Ciudades denominadas con nombres expresamente cristianos –Los Ángeles, San Diego, Santa Clara, Santa Bárbara, Sacramento, San Antonio, San Luis, San Gabriel, Sacramento, San Francisco…- surgieron de su portentosa iniciativa evangelizador y civilizadora. Nueve misiones, una cada 48 kilómetros (la distancia que recorre un caballo en una jornada), se sucedieron, gracias a su celo y ardor, por toda la costa californiana hacia el Pacífico, en medio de pueblos indígenas, cuyo mejor abogado fue precisamente el fraile de la herida abierta, el ya santo Junípero Serra. Cuentan y testifican sus biógrafos que a menudo se peleaba con las autoridades militares sobre el modo cómo eran tratados los indígenas. Y hasta relatan las crónicas que los maltratos a los indígenas incrementan el dolor de su herida, que supuraba febril e indignada… Y es que para fray Junípero aquellos indígenas eran hermanos, eran hijos, eran la carne de Cristo.

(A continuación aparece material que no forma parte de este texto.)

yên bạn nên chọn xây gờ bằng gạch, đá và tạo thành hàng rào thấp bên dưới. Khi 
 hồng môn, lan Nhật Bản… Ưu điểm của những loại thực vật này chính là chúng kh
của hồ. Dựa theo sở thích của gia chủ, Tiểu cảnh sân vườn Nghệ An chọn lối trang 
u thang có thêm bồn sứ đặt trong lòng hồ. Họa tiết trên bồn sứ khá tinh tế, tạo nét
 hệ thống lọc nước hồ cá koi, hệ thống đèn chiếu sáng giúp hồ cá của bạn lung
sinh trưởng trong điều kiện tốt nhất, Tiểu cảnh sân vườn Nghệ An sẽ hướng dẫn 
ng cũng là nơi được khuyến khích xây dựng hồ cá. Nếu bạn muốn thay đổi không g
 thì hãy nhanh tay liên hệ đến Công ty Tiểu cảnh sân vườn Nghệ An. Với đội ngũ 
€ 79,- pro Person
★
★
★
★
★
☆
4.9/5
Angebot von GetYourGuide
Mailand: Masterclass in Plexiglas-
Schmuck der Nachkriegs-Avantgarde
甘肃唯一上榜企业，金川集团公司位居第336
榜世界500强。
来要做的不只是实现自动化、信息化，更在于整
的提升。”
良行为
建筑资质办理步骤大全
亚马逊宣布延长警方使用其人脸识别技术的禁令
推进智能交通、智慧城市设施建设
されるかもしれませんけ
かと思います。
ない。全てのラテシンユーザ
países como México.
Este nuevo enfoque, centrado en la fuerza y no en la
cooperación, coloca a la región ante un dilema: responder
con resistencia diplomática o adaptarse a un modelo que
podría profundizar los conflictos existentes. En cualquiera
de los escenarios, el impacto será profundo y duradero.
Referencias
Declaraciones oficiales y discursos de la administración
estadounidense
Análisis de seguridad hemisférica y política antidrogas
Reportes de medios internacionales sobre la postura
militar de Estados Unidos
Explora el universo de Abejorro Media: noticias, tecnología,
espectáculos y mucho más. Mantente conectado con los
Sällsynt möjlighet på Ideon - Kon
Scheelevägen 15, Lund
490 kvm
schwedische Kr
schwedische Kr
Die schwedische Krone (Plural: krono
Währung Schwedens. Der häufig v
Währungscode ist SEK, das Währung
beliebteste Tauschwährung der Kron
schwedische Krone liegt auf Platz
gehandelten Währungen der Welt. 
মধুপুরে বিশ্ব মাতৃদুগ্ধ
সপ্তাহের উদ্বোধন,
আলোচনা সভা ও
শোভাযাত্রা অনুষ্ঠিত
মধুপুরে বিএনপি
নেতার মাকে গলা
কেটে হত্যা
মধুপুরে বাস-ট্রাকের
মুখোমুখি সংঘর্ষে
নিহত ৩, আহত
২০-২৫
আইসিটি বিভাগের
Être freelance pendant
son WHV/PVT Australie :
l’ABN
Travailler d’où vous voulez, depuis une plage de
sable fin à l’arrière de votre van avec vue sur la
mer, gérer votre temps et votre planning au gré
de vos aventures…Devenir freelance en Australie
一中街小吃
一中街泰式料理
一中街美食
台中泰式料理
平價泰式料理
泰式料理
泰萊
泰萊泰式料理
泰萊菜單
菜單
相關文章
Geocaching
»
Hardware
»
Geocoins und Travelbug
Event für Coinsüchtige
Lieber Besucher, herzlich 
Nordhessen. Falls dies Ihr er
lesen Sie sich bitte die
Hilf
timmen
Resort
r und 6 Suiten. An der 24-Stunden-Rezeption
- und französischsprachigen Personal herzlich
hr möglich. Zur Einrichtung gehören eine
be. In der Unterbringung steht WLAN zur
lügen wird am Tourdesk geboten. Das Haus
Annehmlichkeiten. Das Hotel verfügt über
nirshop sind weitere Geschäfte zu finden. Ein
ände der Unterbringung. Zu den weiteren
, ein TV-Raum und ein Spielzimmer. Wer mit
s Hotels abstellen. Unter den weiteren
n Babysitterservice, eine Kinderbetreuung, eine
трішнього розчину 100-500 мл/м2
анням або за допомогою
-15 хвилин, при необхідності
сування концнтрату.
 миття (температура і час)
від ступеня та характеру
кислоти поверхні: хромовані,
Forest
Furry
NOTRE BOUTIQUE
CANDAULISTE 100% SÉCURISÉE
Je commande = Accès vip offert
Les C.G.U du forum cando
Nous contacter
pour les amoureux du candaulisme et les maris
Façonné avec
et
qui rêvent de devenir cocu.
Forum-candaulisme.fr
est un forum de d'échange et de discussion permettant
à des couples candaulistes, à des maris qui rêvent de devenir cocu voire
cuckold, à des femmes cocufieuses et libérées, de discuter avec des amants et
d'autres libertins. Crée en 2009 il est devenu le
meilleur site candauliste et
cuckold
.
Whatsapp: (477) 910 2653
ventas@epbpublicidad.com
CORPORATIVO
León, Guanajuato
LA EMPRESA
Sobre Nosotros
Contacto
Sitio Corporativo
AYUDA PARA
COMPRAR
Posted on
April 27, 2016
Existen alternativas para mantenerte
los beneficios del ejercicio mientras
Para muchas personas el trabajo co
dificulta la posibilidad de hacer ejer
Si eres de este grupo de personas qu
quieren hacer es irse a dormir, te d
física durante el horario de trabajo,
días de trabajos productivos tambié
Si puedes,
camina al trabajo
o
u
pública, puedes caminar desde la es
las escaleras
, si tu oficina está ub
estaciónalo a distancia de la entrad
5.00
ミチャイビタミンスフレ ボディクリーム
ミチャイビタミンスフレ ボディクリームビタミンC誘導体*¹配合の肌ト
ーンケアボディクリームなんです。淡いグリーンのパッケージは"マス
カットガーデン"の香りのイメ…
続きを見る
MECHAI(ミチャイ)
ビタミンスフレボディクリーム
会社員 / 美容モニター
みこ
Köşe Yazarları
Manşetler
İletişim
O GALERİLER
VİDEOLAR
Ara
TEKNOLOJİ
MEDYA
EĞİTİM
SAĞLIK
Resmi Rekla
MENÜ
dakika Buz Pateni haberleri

Narran y certifican asimismo los cronistas que una incursión española en el área causó distintas y graves enfermedades, que tanto afectaron a los indígenas y a su hermano, padre y apóstol de misericordia Junípero Serra. Su salud también se debilitó, mientras proseguía viajando sin cesar, convirtiendo por miles a los nativos y creando civilización, derechos y dignidad para todos ellos.

Y la herida floreció

En una de sus misiones, en la de San Carlos Borromeo, en Carmel, su cuerpo entero fue todo él una herida. Y la gracia, que siempre está en el fondo de pena y la salud naciendo de la herida, hizo que sus llagas, como las de Francisco, como las del Señor, florecieran para siempre, se hicieran pascua para la eternidad. Era el 28 de agosto de 1784.

El 25 de septiembre el Papa Juan Pablo II, desafiando falsos prejuicios e injustas campañas ideologizadas y ateniendo a la verdad de los hechos y de las pruebas, lo proclamó beato. Ahora, la Iglesia, a través de los correspondientes y nuevos procesos canónicos y la voluntad del Papa Francisco, acaba de reconocer definitivamente su santidad. Y lo hizo, lo acaba de hacer, un 23 de septiembre, el día de la memoria litúrgica de otro franciscano –capuchino- llagado, de otro misionero de la misericordia: san Pío de Pietrelcina (1887-1968), en las vísperas precisamente del Año de la Misericordia. En las cosas de Dios, nunca hay casualidades…, sino providencias.

Y su herida es ya llaga luminosa y gloriosa. Y su “siempre adelante”, su lema, toda una consigna y una interpelación para los cristianos de hoy, para que, como nos pidió el Papa Francisco, seamos constructores y sembradores de una Iglesia en salida. De una Iglesia siempre adelante, que se nutre de la Palabra, de la plegaria, de los sacramentos y del amor a María, y que sale, ungida a ungir, a los caminos de la vida y de la humanidad, también a pie como fray Junípero, también llagada como el nuevo santo, con tan solo el vino de la alegría y el aceite de la misericordia.